DreamWorks Under Fire for Letting 'Madagascar' Characters Peddle Junk Food


Studio Urged to Set Nutrition Standards for Foods Its Characters Market to Children

July 18, 2012

DreamWorks Animation is renting out the lovable images of Alex the Lion, Marty the Zebra, and Melman the Giraffe to market nutritionally poor food choices to impressionable young children, according to the Center for Science in the Public Interest. In a letter to DreamWorks CEO Jeffrey Katzenberg, the nonprofit nutrition watchdog group urged the studio to set nutrition standards for the foods for which it licenses its characters, much in the way Katzenberg’s former employer, Disney, did last month.

CSPI's letter pointed to the Madagascar 3: Europe's Most Wanted characters appearing on packages of Lance Sandwich Crackers and Nekot Cookies. The products exceed recommendations for the amounts of saturated fat or sodium appropriate in snacks marketed to children, according to draft guidelines from the Interagency Working Group on Food Marketed to Children, a federal taskforce composed of representatives from the FTC, CDC, FDA, and USDA. Madagascar 3 characters also have tie-ins with McDonald’s, General Mills, and other companies. CSPI also urged DreamWorks Animation to join the Council of Better Business Bureau’s self-regulatory program, the Children’s Food and Beverage Advertising Initiative.


Lance Sandwich Crackers and Nekot Cookies display 'Madagascar 3' characters.

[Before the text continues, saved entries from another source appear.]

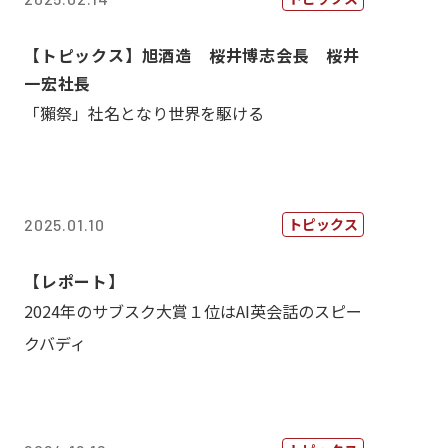
【トピックス】旭酒造 桜井博志会長 桜井
一宏社長
「獺祭」社名となり世界を駆ける
トピックス
2025.01.10
【レポート】
2024年のサブスク大賞１位はAI英会話のスピー
クバディ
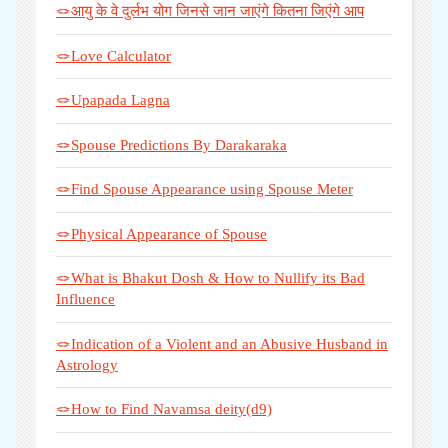
🪢आयु के वे दुर्लभ योग जिनसे जान जाएंगे कितना जिएंगे आप
🪢Love Calculator
🪢Upapada Lagna
🪢Spouse Predictions By Darakaraka
🪢Find Spouse Appearance using Spouse Meter
🪢Physical Appearance of Spouse
🪢What is Bhakut Dosh & How to Nullify its Bad
Influence
🪢Indication of a Violent and an Abusive Husband in
Astrology
🪢How to Find Navamsa deity(d9)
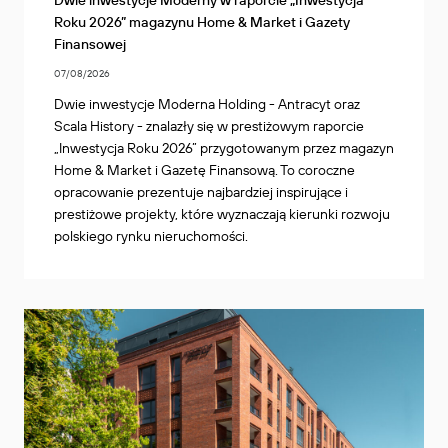
Dwie inwestycje Moderny w raporcie „Inwestycja
Roku 2026” magazynu Home & Market i Gazety
Finansowej
07/08/2026
Dwie inwestycje Moderna Holding - Antracyt oraz
Scala History - znalazły się w prestiżowym raporcie
„Inwestycja Roku 2026” przygotowanym przez magazyn
Home & Market i Gazetę Finansową. To coroczne
opracowanie prezentuje najbardziej inspirujące i
prestiżowe projekty, które wyznaczają kierunki rozwoju
polskiego rynku nieruchomości.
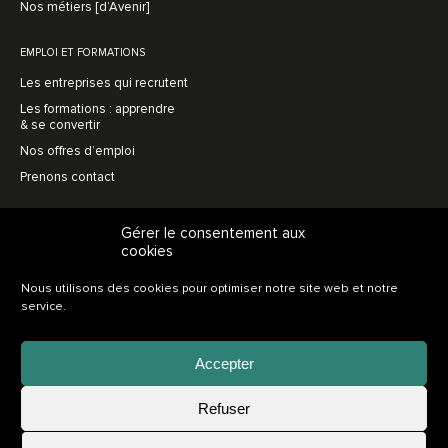
Nos métiers [d’Avenir]
EMPLOI ET FORMATIONS
Les entreprises qui recrutent
Les formations : apprendre
& se convertir
Nos offres d’emploi
Prenons contact
MENUISERIE AVENIR
Gérer le consentement aux
cookies
L’association, en bref
Une vision prospective
Nous utilisons des cookies pour optimiser notre site web et notre
L’innovation collective
service.
Soutien au recrutement
Nos adhérents
Accepter
Adhérer
Refuser
Nos partenaires
Postuler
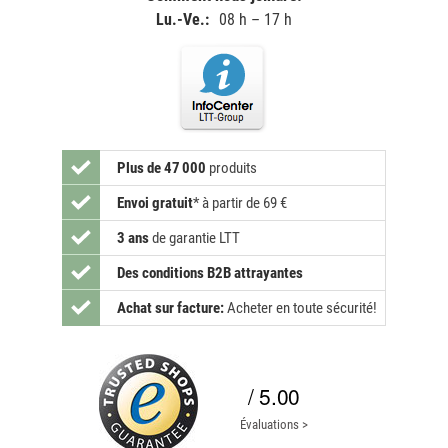
Lu.-Ve.:
08 h – 17 h
Plus de 47 000
produits
Envoi gratuit
*
à partir de 69 €
3 ans
de garantie LTT
Des conditions B2B attrayantes
Achat sur facture:
Acheter en toute sécurité!
/ 5.00
Évaluations >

"Parents are faced with an enormous amount of advertising that's intended to change their children's dietary preferences," said CSPI director of nutrition policy Margo Wootan. "When a young child sees the Madagascar penguins on a package of junky crackers, they feel a powerful emotional connection—which is why companies do it in the first place. Entertainment companies like DreamWorks have a responsibility to wield that power in a way that doesn’t undermine kids’ health."

CSPI also called on Snyder’s-Lance, Inc., CEO David V. Singer to set nutrition standards for the foods it markets to children and to join the CFBAI.